Heute stehen Einfluss und Rechtsstellung der Kirchen im klaren Missverhältnis zu ihrer seit Jahren stetig sinkenden Relevanz in der Bevölkerung. So hat sich zwischen 1956 und 2019 der Anteil der evangelischen Bevölkerung in Deutschland von 50,1 auf 24,9 Prozent reduziert. Der Anteil der katholischen Bevölkerung fiel von 45,9 auf 27,2 Prozent

Weitere kirchliche Privilegien

Dennoch genießen die Kirchen zahlreichen Privilegien. Dazu gehören enorme Steuergeschenke. So erhalten die beiden Kirchen nach Berechnungen des Fachpublizisten im Bereich Kirchenfinanzen, Carsten Frerk jährlich rund 19 Milliarden Euro aus der Staatskasse.

Gerade im Zuge der Missbrauchsvertuschung innerhalb der Katholischen Kirche wurde nochmal deutlich, dass der Staat weiterhin ein eigenes Kirchenrecht akzeptiert, mit dem sich die Kirchen dem staatlichen Recht entziehen.

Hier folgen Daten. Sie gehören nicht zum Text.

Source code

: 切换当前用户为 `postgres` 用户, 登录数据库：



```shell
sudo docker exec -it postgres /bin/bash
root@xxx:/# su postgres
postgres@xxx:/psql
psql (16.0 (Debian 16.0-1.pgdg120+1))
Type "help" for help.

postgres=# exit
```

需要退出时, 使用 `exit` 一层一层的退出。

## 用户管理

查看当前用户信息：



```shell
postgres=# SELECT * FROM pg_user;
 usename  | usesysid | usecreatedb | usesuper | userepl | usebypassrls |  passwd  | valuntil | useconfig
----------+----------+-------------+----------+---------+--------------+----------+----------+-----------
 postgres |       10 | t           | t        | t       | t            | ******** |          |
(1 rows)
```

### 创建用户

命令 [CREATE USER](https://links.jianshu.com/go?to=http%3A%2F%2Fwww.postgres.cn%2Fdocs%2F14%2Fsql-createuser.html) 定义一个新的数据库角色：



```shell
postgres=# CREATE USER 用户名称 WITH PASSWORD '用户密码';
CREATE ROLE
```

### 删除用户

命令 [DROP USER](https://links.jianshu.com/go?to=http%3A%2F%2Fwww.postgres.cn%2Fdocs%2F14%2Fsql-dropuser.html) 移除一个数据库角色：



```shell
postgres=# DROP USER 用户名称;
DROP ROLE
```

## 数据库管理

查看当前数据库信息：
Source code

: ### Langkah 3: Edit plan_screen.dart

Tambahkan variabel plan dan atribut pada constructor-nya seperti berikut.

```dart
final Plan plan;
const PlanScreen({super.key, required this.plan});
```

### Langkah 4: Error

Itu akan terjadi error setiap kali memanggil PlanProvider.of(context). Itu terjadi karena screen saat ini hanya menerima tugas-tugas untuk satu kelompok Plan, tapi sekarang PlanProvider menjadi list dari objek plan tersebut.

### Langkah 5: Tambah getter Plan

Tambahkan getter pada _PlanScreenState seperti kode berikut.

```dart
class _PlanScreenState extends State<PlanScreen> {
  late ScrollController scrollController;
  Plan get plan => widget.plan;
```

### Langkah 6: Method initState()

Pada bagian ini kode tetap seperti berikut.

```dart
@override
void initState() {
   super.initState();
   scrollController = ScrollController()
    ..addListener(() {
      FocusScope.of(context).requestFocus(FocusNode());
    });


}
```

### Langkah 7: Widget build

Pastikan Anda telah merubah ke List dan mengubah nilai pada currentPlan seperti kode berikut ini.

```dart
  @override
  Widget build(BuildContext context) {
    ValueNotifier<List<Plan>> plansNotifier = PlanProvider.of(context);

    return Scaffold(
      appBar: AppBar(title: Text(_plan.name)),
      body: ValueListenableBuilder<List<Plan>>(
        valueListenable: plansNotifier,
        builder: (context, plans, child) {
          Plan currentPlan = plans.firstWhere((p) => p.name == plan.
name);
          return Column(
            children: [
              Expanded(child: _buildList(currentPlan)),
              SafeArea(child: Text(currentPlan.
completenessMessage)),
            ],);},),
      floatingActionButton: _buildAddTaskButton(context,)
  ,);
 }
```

Kirchen verfügen über den Status der Körperschaft öffentlichen Rechts und nehmen eigentlich öffentlich Aufgaben wahr, verfügen über hoheitliche Aufgaben und unterliegen einer öffentlichen Kontrolle. Doch bei den Kirchen fehlt ein wesentliches Element dieser Kontrolle, nämlich die Rechnungshöfe.

In NRW sind 33 Prozent der Grundschulen staatliche konfessionelle Schulen. Hier müssen Kinder am Religionsunterricht und am Schulgottesdienst teilnehmen. So organisieren sich Eltern "ausländerfreie" Schulen. An den Universitäten gibt es konfessionelle Fakultäten. Dieser Logik folgend, könnte es in den politikwissenschaftlichen Fakultäten genauso gut Lehrstühle politischer Parteien geben.

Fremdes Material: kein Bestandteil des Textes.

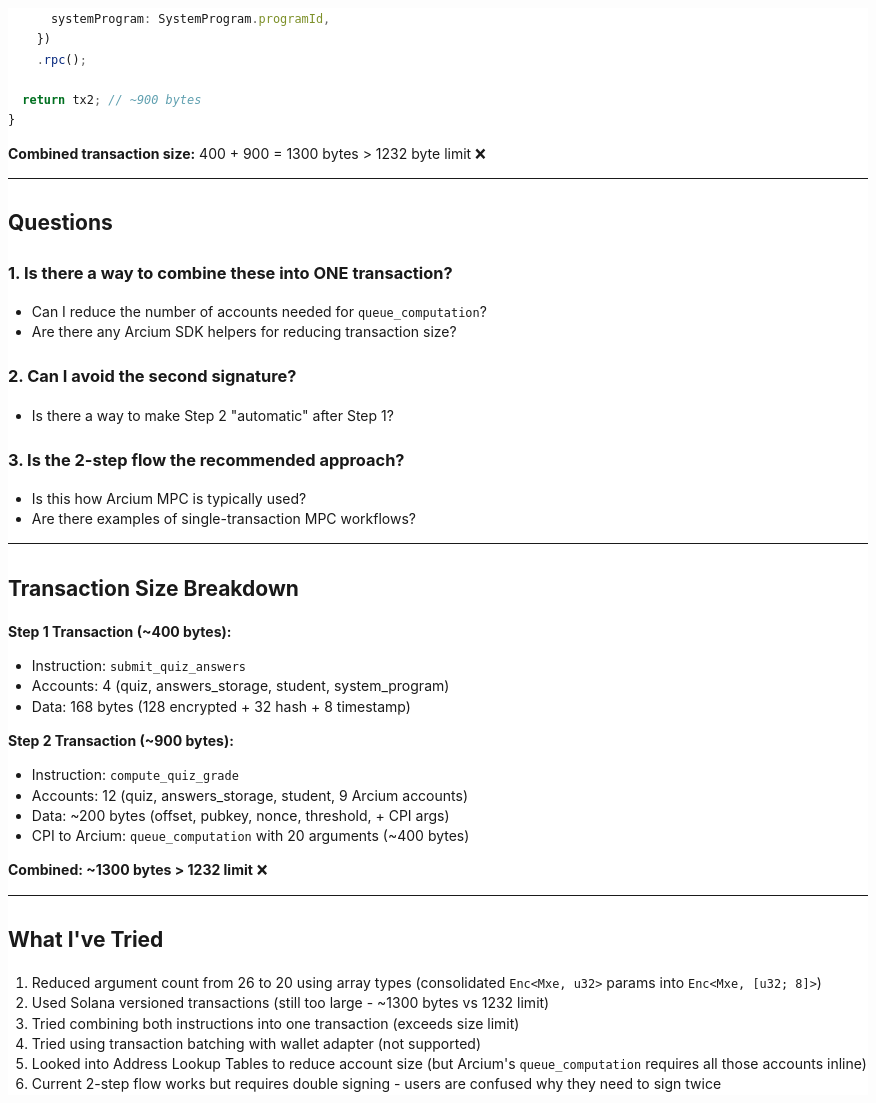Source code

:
 ```typescript
      systemProgram: SystemProgram.programId,
    })
    .rpc();
  
  return tx2; // ~900 bytes
}
```

**Combined transaction size:** 400 + 900 = 1300 bytes > 1232 byte limit ❌

---

## Questions

### 1. Is there a way to combine these into ONE transaction?
   - Can I reduce the number of accounts needed for `queue_computation`?
   - Are there any Arcium SDK helpers for reducing transaction size?

### 2. Can I avoid the second signature?
   - Is there a way to make Step 2 "automatic" after Step 1?

### 3. Is the 2-step flow the recommended approach?
   - Is this how Arcium MPC is typically used?
   - Are there examples of single-transaction MPC workflows?

---

## Transaction Size Breakdown

**Step 1 Transaction (~400 bytes):**
- Instruction: `submit_quiz_answers`
- Accounts: 4 (quiz, answers_storage, student, system_program)
- Data: 168 bytes (128 encrypted + 32 hash + 8 timestamp)

**Step 2 Transaction (~900 bytes):**
- Instruction: `compute_quiz_grade`
- Accounts: 12 (quiz, answers_storage, student, 9 Arcium accounts)
- Data: ~200 bytes (offset, pubkey, nonce, threshold, + CPI args)
- CPI to Arcium: `queue_computation` with 20 arguments (~400 bytes)

**Combined: ~1300 bytes > 1232 limit** ❌

---

## What I've Tried

1. Reduced argument count from 26 to 20 using array types (consolidated `Enc<Mxe, u32>` params into `Enc<Mxe, [u32; 8]>`)
2. Used Solana versioned transactions (still too large - ~1300 bytes vs 1232 limit)
3. Tried combining both instructions into one transaction (exceeds size limit)
4. Tried using transaction batching with wallet adapter (not supported)
5. Looked into Address Lookup Tables to reduce account size (but Arcium's `queue_computation` requires all those accounts inline)
6. Current 2-step flow works but requires double signing - users are confused why they need to sign twice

Eine Zusammenstellung der zahlreichen kirchlichen Privilegien hat die Humanistischen Union erstellt.

Sonderstellung im Arbeitsrecht

Der Bochumer Kirchenkritiker Martin Budich kritisiert vor allem die Sonderbehandlung der Kirchen im Arbeitsrecht. "Der materiell größte Skandal im Bereich Kirche und Staat ist meiner Ansicht nach, dass für circa 1,2 Millionen Beschäftigte in kirchlichen Einrichtungen das Betriebsverfassungsgesetz und das EU-Antidiskriminierungsverbot nicht gilt." Es gebe nur Mitwirkungs- keine Mitbestimmungsrechte und Beschäftigte können aufgrund privaten Verhaltens gekündigt werden.

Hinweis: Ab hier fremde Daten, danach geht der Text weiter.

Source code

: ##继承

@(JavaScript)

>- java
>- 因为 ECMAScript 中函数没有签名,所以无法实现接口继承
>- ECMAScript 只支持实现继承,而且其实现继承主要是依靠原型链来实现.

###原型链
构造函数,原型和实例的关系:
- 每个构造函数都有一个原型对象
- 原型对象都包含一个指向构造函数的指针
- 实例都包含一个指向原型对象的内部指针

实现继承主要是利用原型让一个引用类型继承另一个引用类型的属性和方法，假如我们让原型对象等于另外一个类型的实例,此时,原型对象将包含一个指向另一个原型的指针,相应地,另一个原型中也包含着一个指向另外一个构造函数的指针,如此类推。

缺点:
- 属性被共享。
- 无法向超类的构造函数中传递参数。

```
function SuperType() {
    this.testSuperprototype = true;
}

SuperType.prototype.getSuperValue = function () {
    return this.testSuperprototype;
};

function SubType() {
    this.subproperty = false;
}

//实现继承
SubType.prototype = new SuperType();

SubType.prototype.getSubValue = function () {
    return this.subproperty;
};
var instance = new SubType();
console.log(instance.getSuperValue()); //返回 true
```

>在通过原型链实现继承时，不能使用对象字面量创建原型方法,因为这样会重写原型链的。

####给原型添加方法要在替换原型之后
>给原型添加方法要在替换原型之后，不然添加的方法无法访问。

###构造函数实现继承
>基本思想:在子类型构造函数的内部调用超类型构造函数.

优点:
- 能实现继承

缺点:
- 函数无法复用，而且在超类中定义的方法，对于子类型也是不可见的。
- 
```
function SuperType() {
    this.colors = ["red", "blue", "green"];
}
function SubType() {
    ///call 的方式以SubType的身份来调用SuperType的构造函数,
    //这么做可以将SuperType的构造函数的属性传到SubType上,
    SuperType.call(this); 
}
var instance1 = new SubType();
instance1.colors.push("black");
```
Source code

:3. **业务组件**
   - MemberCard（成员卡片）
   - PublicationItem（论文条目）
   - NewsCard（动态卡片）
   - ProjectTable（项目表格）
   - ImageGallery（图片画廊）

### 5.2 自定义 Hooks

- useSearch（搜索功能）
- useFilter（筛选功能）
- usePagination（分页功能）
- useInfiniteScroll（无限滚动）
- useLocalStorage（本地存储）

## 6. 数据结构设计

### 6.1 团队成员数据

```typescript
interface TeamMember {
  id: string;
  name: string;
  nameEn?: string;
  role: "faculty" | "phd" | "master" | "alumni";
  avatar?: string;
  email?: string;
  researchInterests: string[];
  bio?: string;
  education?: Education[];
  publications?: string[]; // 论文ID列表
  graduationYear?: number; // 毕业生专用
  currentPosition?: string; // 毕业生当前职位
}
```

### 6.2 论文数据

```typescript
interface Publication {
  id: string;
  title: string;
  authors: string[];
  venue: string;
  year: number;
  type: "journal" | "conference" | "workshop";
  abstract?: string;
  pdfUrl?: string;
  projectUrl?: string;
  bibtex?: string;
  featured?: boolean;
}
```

Kirchliche Einrichtungen dürfen ungestraft Nichtgläubige auch bei einer bis zu 100 Prozent öffentlich finanzierten Einrichtungen, zum Beispiel Krankenhäusern, bei Einstellungen diskriminieren und dies in Stellenausschreibungen sogar ankündigen.

Budich rechnet damit, dass das noch bestehende Streikverbot in kirchlichen Einrichtungen "demnächst kippen" wird. Budich ist bundesweit auch deshalb bekannt geworden, weil der in Bochum seit Jahren am Karfreitag den Film Das Leben des Brian zeigt und damit jedes Jahr aufs Neue gegen das Feiertagsgesetz verstößt. Coronabedingt mussten die Vorführungen im vergangenen und in diesem Jahr ausfallen.